◆ Source records:
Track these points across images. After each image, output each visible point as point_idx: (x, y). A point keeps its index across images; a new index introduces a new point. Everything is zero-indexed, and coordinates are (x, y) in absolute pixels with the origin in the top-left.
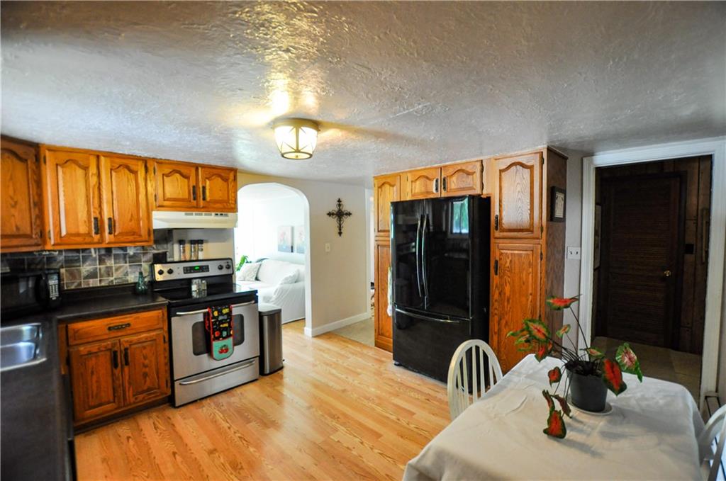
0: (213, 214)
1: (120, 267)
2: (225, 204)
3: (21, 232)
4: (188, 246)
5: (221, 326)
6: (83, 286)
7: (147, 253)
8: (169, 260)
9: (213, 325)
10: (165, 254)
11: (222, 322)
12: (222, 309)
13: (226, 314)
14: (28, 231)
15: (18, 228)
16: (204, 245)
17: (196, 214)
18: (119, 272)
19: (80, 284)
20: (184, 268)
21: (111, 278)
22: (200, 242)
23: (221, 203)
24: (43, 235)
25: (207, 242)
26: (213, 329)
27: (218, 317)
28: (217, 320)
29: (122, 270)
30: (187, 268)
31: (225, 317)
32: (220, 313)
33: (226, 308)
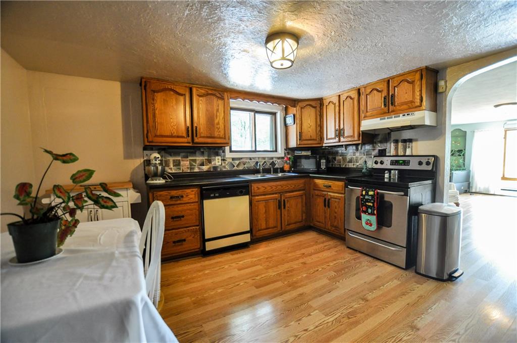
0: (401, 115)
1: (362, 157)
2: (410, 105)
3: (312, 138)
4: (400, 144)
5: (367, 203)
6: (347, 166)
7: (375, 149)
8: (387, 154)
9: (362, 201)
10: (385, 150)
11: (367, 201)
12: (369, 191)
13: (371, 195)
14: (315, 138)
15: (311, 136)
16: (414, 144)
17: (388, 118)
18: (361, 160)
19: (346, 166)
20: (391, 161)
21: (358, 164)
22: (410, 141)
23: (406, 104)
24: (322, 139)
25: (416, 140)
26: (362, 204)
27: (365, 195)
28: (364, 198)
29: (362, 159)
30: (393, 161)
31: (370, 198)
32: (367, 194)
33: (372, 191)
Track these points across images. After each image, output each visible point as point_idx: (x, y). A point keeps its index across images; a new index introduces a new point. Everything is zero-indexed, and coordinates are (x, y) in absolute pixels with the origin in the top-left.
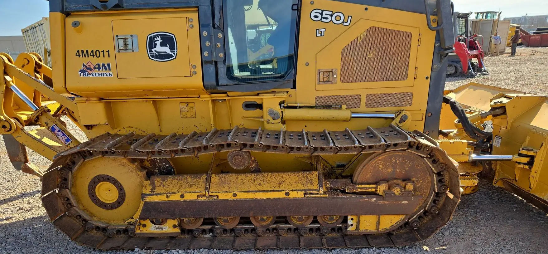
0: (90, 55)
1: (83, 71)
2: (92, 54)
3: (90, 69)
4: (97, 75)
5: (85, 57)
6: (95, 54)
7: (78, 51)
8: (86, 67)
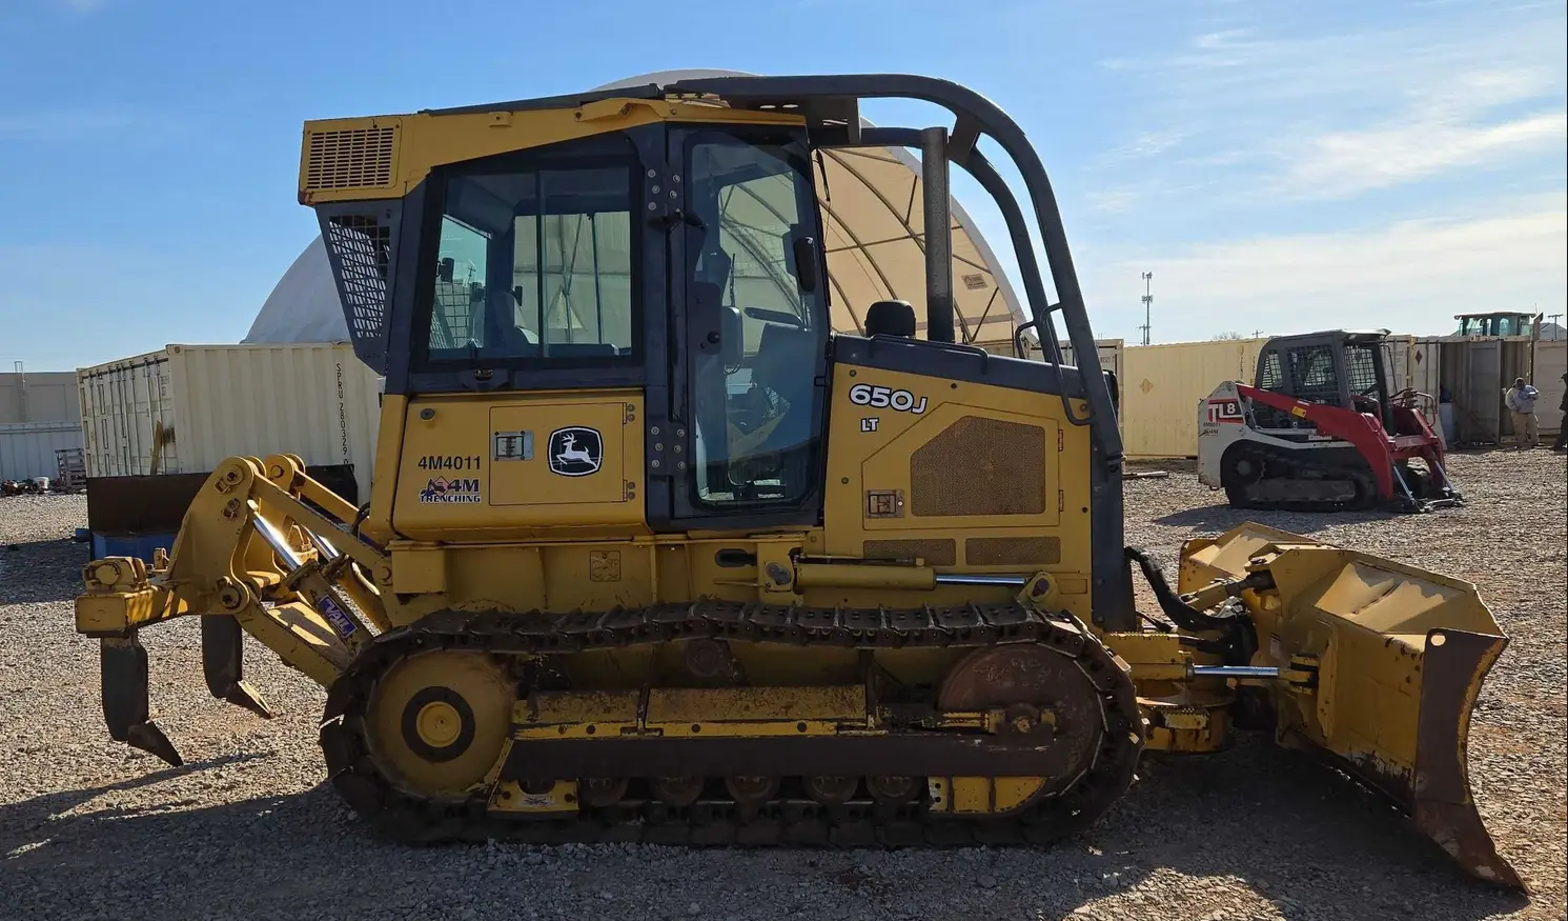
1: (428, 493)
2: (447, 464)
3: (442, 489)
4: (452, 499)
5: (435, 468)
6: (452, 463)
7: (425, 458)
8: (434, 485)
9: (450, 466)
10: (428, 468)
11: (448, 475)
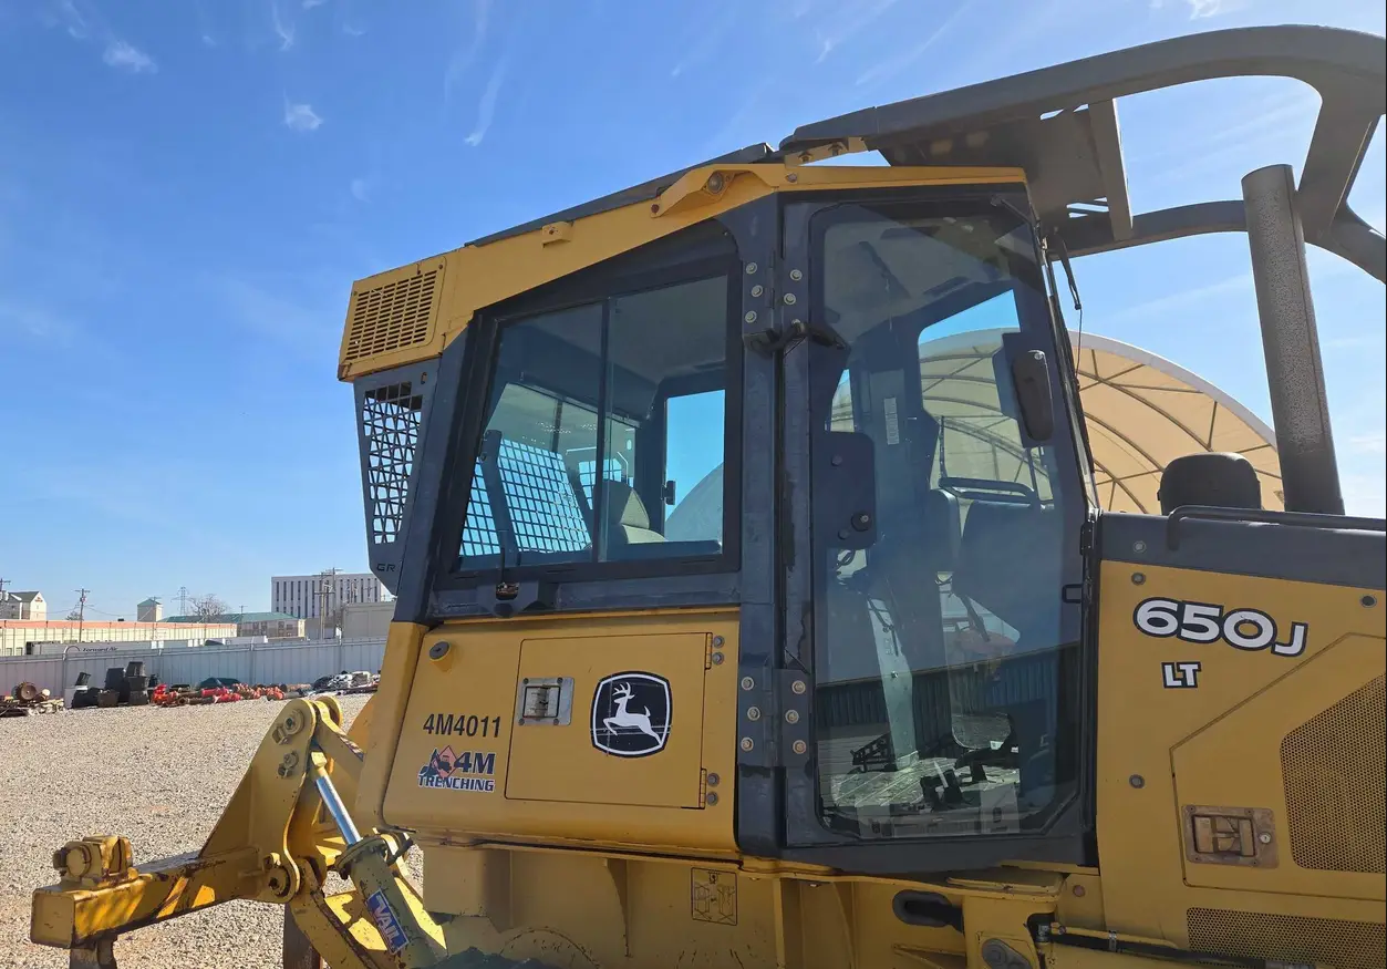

◆ What to produce: Each line above from the one with "10: (165, 254)" up to and including the one with "30: (187, 268)" must be set down exactly, and no line outside that span may appear.

◆ Answer space:
10: (165, 254)
11: (222, 322)
12: (222, 309)
13: (226, 314)
14: (28, 231)
15: (18, 228)
16: (204, 245)
17: (196, 214)
18: (119, 272)
19: (80, 284)
20: (184, 268)
21: (111, 278)
22: (200, 242)
23: (221, 203)
24: (43, 235)
25: (207, 242)
26: (213, 329)
27: (218, 317)
28: (217, 320)
29: (122, 270)
30: (187, 268)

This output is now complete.